By that time, they will have realized immense value before seeing some of what you see. Sounds like an endorsement of spec-kit.

kergonath 43 days ago

> The slot machine can drop any hard requirement that you specifically in your AGENTS.md, memory.md or your dozens of skill markdowns. Pretty much guaranteed.

Indeed. That said, I’ve had some success with agent skills, but I use them to make the LLM aware of things it can do using specific external tools. I think it is a really bad idea to use this mechanism to enforce safety rules. We need good sandboxing for this, and promises from a model prone to getting off the rails is not a good substitute.

But I have taught my coding agent to use some ad hoc tools to gather statistics from a directory containing experimental data and things like that. Nobody is going to fine tune a LLM specifically for my field (condensed matter Physics) but using skills I still can make it useful work. Like monitoring simulations where some runs can fail for various reasons and each time we must choose whether to run another iteration or re-start from a previous point, based on eyeballing the results ("the energy is very strange, we should restart properly and flag for review if it is still weird", this sort of things). I don’t give too many rules to the agent, I just give it ways of solving specific problems that may arise.

selimthegrim 43 days ago

Do you have any information on skills you've found useful here?

kergonath 42 days ago

Not really, unfortunately. I took some inspiration from existing skills, mostly in the official GitHub repo https://github.com/agentskills/ . But mostly I had to come up with them myself. I try to use Claude to help but it was not that useful.

kajman 44 days ago

I hope the only reason people are pretending these markdown suggestions are a "workflow" is fear that a more structured approach will be obsolete by the time it's polished. I can't imagine the pace of innovation with the underlying models will stay like this forever.

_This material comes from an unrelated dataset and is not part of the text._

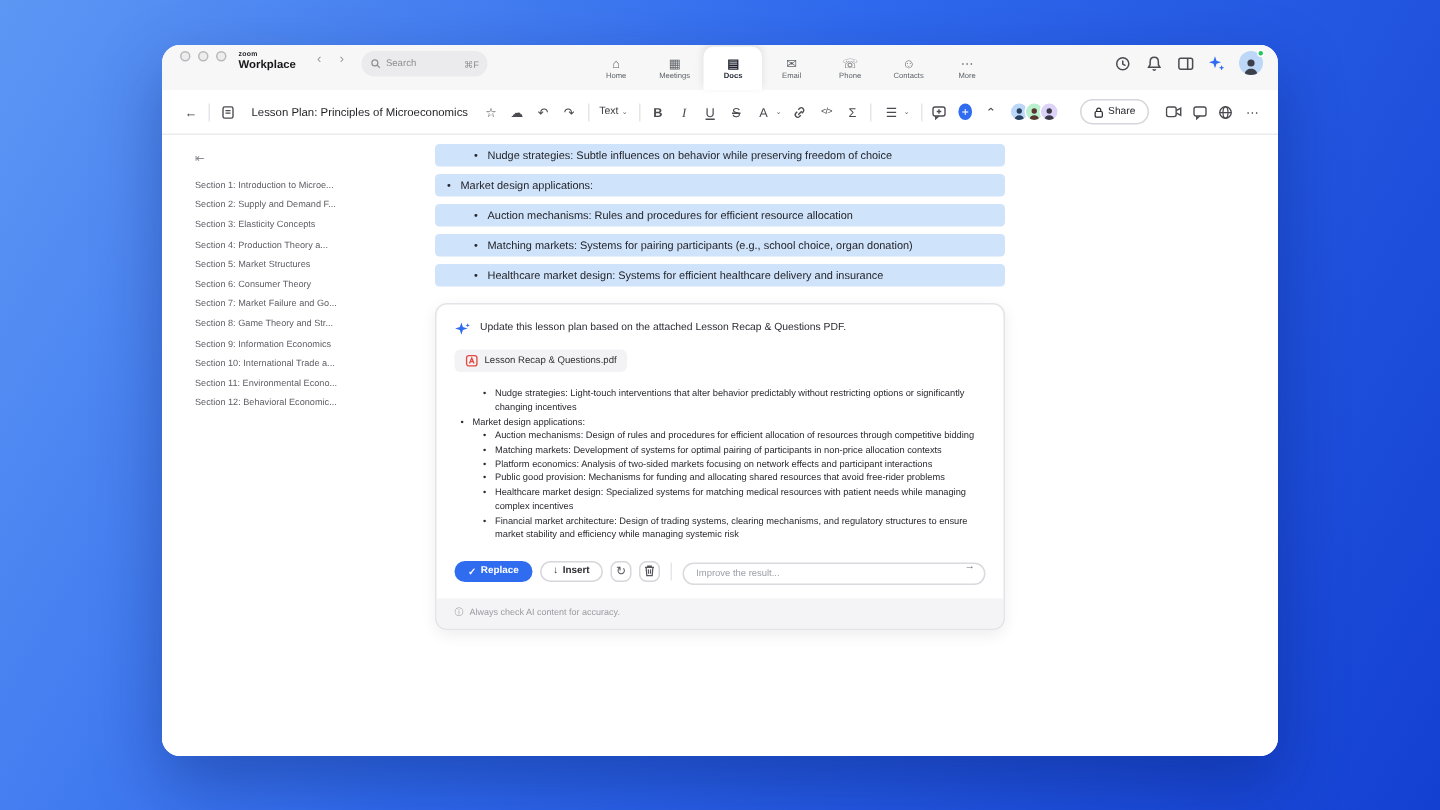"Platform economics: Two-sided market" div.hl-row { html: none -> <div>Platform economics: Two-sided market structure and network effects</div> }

I hope to see harnesses that will demand instead of ask. Kill an agent that was asked to be in plan mode but did not play the prescribed planning game. Even if it's not perfect, it'd have to better than the current regime when combined with a human in the loop.

raincole 44 days ago

Don't let the perfect be the enemy of the good. Of course we know the AGENTS.md and skills aren't 100% effective. But no, it doesn't mean that they're 0% effective.

peterbell_nyc 43 days ago

Helps if you both hand to original agent as strong guidance and then to an adversarial agent as a quality reviewer. The adversarial agent is more likely tro loop the work back if it fails the validation criteria.

I do find that just asking the same agent to do and check it's own work is not particularly reliable.

moomin 43 days ago

This is like saying a +5 sword is useless because you still miss on a one. We’ve got to think about expected outcomes. Because if ahe’s merging five solid PRs to your three, loudly complaining about the one she saw was rubbish and threw away.

chaostheory 44 days ago

I can see why this would seem to be “snake oil” logically. However, this approach does work in reality. Your comment just shows that you seem inexperienced with using generative AI.

Chris2048 43 days ago

> That leaves only one option not reliable but more reliable nevertheless: Human review and oversight.

Couldn't non-manual oversight also help e.g. sandboxes?

vdelpuerto 42 days ago

Agree. Human review and iteration. Hooks to gate certain decisions you dont want to happen again, like functional scars.

SubiculumCode 43 days ago

All these points apply to human devs as well. The test is not infallibility but magnitude

j16sdiz 43 days ago

A slot machine isn't snake oil.

Slot machine give you rewards when star aligns, snake oil never do :)

blitzar 44 days ago

All this said, I quite like the mental model of documenting a simple process, and I suspect our future ai overlords will find it useful that I have a series of md files that outline my preferences and processes for certain tasks.

I am not however going to share any of this with work colleagues and make myself redundant.